A related situation in Ontario pertained to dispute over the abuse of land for ecological benefit and development.  Nineteenth century history outlined the life of E.J. Zavitz (Two billion trees and counting, The legacy of Edmond Zavitz  2011, John Bacher).  Large regions of southern Ontario had reverted to desert conditions due to misuse of land, clearing of forests and converting it for economic purposes. Zavitz dreamt of rehabilitating waste land primarily through establishing new land policies.  Tree planting in Ontario reached a production level of 35 million annually before the provincial government, the political power structure, eliminated the program, closing out the nine nurseries and public responsibility for reforestation.

The prosperity of the Oak Ridges Moraine across the south is a tribute to his efforts.  The key example of success is illustrated by the productivity of watersheds supporting Lake Ontario. Renewed forest ecosystems have changed the region’s ecology supporting the rebuilding of aquifers basic to wetlands, rivers and lakes. From an ecological perspective the agriculture industry has regained its former potential providing for the country’s prosperity.  This has been a valuable lesson in land stewardship, one in danger of being lost with society’s emphasis on short term economic policies.

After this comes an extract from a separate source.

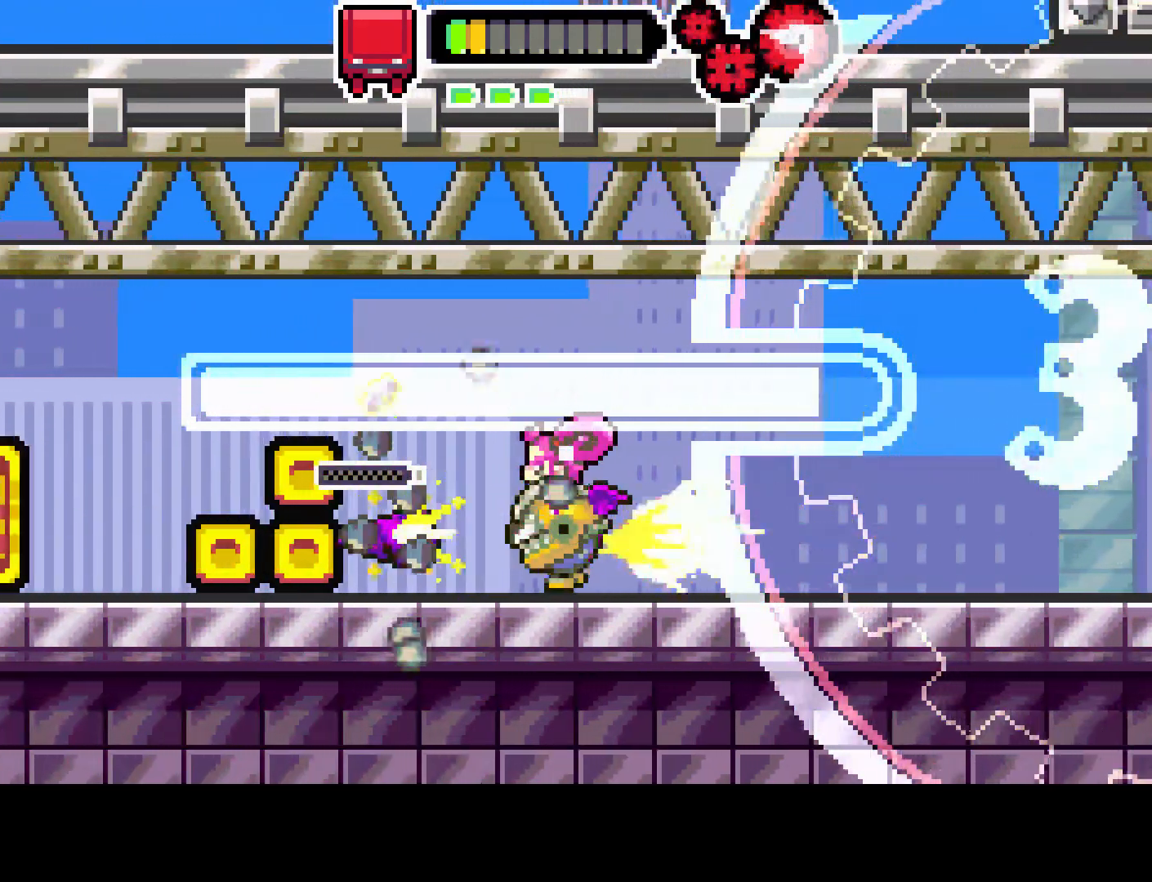
Gameplay with a controller (PlayStation layout); each line is a JSON object with the inputs held at the frame after it. "events" lists button and stick changes between this image and that frame as [ms after this image, input, new state], when the widget could be followed in between. Not read: L3 R3.
{"buttons": ["R1", "DPAD_LEFT"], "left_stick": "center", "right_stick": "center", "events": []}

The tribute to Zavitz also noted two elements with relevance to the wider subject of resource stewardship. While priority emphasized sand deserts the more extensive loss was in the rocky ‘desert’ of the Canadian Shield. A vast area of Ontario was cleared for wood products and further abused by fires which reduced the productivity of the thin soil restricting forest ecosystem re-development. A second important note pertained to the establishment of professional foresters in each district of the province. Over the years the emphasis on a core of people dedicated to promoting the province’s environmental state has been eliminated from public responsibility, leaving it up to the private sector.  Responsibility for maintaining ecological prosperity has largely reverted to private enterprise, currently a relatively low priority.

During the nineteenth century a major provincial public endeavour concentrated on ensuring supply of wood products for economic development. Forest Resources Inventory (FRI), a multi-year project was conducted to guarantee the security of an industrial future supporting the province’s economy.  Today society’s pressure is on controlling global warming, ecological protection of resource ecosystems.  Land rehabilitation has been recognized as basic to improving quality of life.  Recognition that accumulation of greenhouse gases, the dominant factor causing climate change, is resulting in severe drought conditions and massive flooding, basic to destruction of communities and related loss of life.

An effort similar to FRI, an economic / ecological land productivity survey of land, is proposed to determine how to ensure the nation’s prosperity. The surface of the planet can provide for the needs of even eight or nine billion people. Stewardship of the world’s resource base is the essential element required of the human race.  The emphasis must be on ecological support providing adequate supply of the basic elements of life, food and water, the daily needs of every individual. This twenty-century dream includes mankind’s acceptance of responsibility in sharing responsibility with nature to provide benefit for all the world’s creatures.